◆ **REQUEST 1**
Rewrite the paragraph of the page extract that begins "It is possible that a VM exit" in shorter form, keeping its main facts.
◆ **REQUEST 2**
Using the page extract, answer yes or no to each statement and quote the words that decide it: (a) an event can be a hardware interrupt, a software interrupt, or a software exception; (b) more than one such state structure exists for x86; (c) the exitstate field holds the complete VCPU state.

-- PAGE EXTRACT follows --

Only one such structure exists, for x86:
.Bd -literal
struct nvmm_x64_state {
	...
};
.Ed
.Pp
Refer to functional examples to see precisely how to use this structure.
.Ss Exit Reasons
The
.Cd nvmm_exit
structure is used to handle VM exits:
.Bd -literal
enum nvmm_exit_reason {
	NVMM_EXIT_NONE		= 0x0000000000000000,

	/* General. */
	NVMM_EXIT_MEMORY	= 0x0000000000000001,
	NVMM_EXIT_IO		= 0x0000000000000002,
	NVMM_EXIT_MSR		= 0x0000000000000003,
	NVMM_EXIT_INT_READY	= 0x0000000000000004,
	NVMM_EXIT_NMI_READY	= 0x0000000000000005,
	NVMM_EXIT_SHUTDOWN	= 0x0000000000000006,

	/* Instructions (x86). */
	...

	NVMM_EXIT_INVALID	= 0xFFFFFFFFFFFFFFFF
};

struct nvmm_exit {
	enum nvmm_exit_reason reason;
	union {
		...
	} u;
	uint64_t exitstate[8];
};
.Ed
.Pp
The
.Va reason
field indicates the reason of the VM exit.
Additional parameters describing the exit can be present in
.Va u .
.Va exitstate
contains a partial, implementation-specific VCPU state, usable as a fast-path
to retrieve certain state values.
.Pp
It is possible that a VM exit was caused by a reason internal to the host
kernel, and that VMM software should not be concerned with.
In this case, the exit reason is set to
.Cd NVMM_EXIT_NONE .
This gives a chance for VMM software to halt the VM in its tracks.
.Pp
Refer to functional examples to see precisely how to handle VM exits.
.Ss Event Injection
It is possible to inject an event into a VCPU.
An event can be a hardware interrupt, a software interrupt, or a software
exception, defined by:
.Bd -literal
enum nvmm_event_type {
	NVMM_EVENT_INTERRUPT_HW,
	NVMM_EVENT_INTERRUPT_SW,
	NVMM_EVENT_EXCEPTION
};

struct nvmm_event {
	enum nvmm_event_type type;
	uint64_t vector;
	union {
		uint64_t error;
		uint64_t prio;
	} u;
};
.Ed
.Pp
This describes an event of type
.Va type ,
to be sent to vector number
.Va vector ,
with a possible additional
.Va error
or
.Va prio
code that is implementation-specific.

-- PAGE EXTRACT concluded --
-- SUPPLIED RECORDS follows --

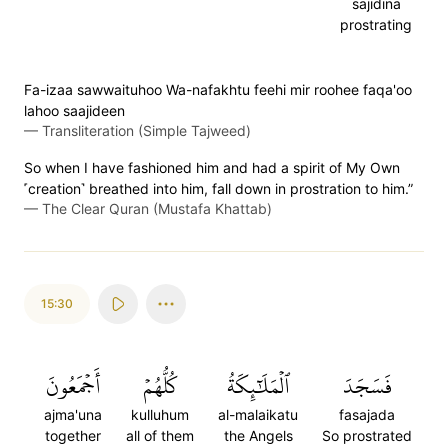
sajidina
prostrating
Fa-izaa sawwaituhoo Wa-nafakhtu feehi mir roohee faqa'oo
lahoo saajideen
—
Transliteration (Simple Tajweed)
So when I have fashioned him and had a spirit of My Own
˹creation˺ breathed into him, fall down in prostration to him.”
—
The Clear Quran (Mustafa Khattab)
15:30
أَجۡمَعُونَ
كُلُّهُمۡ
ٱلۡمَلَٰٓئِكَةُ
فَسَجَدَ
ajma'una
kulluhum
al-malaikatu
fasajada
together
all of them
the Angels
So prostrated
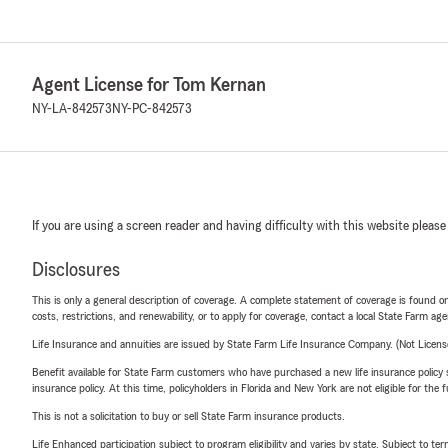
Agent License for Tom Kernan
NY-LA-842573
NY-PC-842573
If you are using a screen reader and having difficulty with this website please
Disclosures
This is only a general description of coverage. A complete statement of coverage is found onl
costs, restrictions, and renewability, or to apply for coverage, contact a local State Farm ag
Life Insurance and annuities are issued by State Farm Life Insurance Company. (Not Licen
Benefit available for State Farm customers who have purchased a new life insurance policy s
insurance policy. At this time, policyholders in Florida and New York are not eligible for the
This is not a solicitation to buy or sell State Farm insurance products.
Life Enhanced participation subject to program eligibility and varies by state. Subject to 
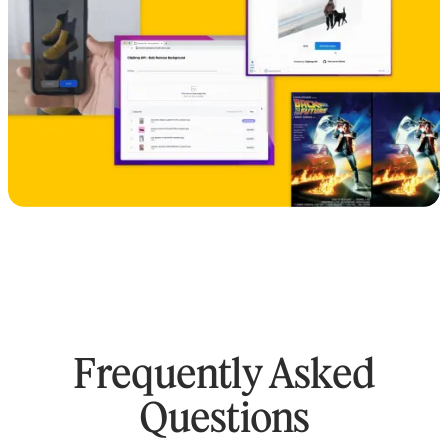
Frequently Asked
Questions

-- SUPPLIED RECORDS concluded --

◆ **EXERCISE RESULT 1**
A VM exit may have a cause inside the host kernel that VMM software need not deal with. In that case, the exit reason is set to NVMM_EXIT_NONE, which lets VMM software halt the VM in its tracks.

◆ **EXERCISE RESULT 2**
(a) Yes: "An event can be a hardware interrupt, a software interrupt, or a software exception"
(b) No: "Only one such structure exists, for x86"
(c) No: "contains a partial, implementation-specific VCPU state"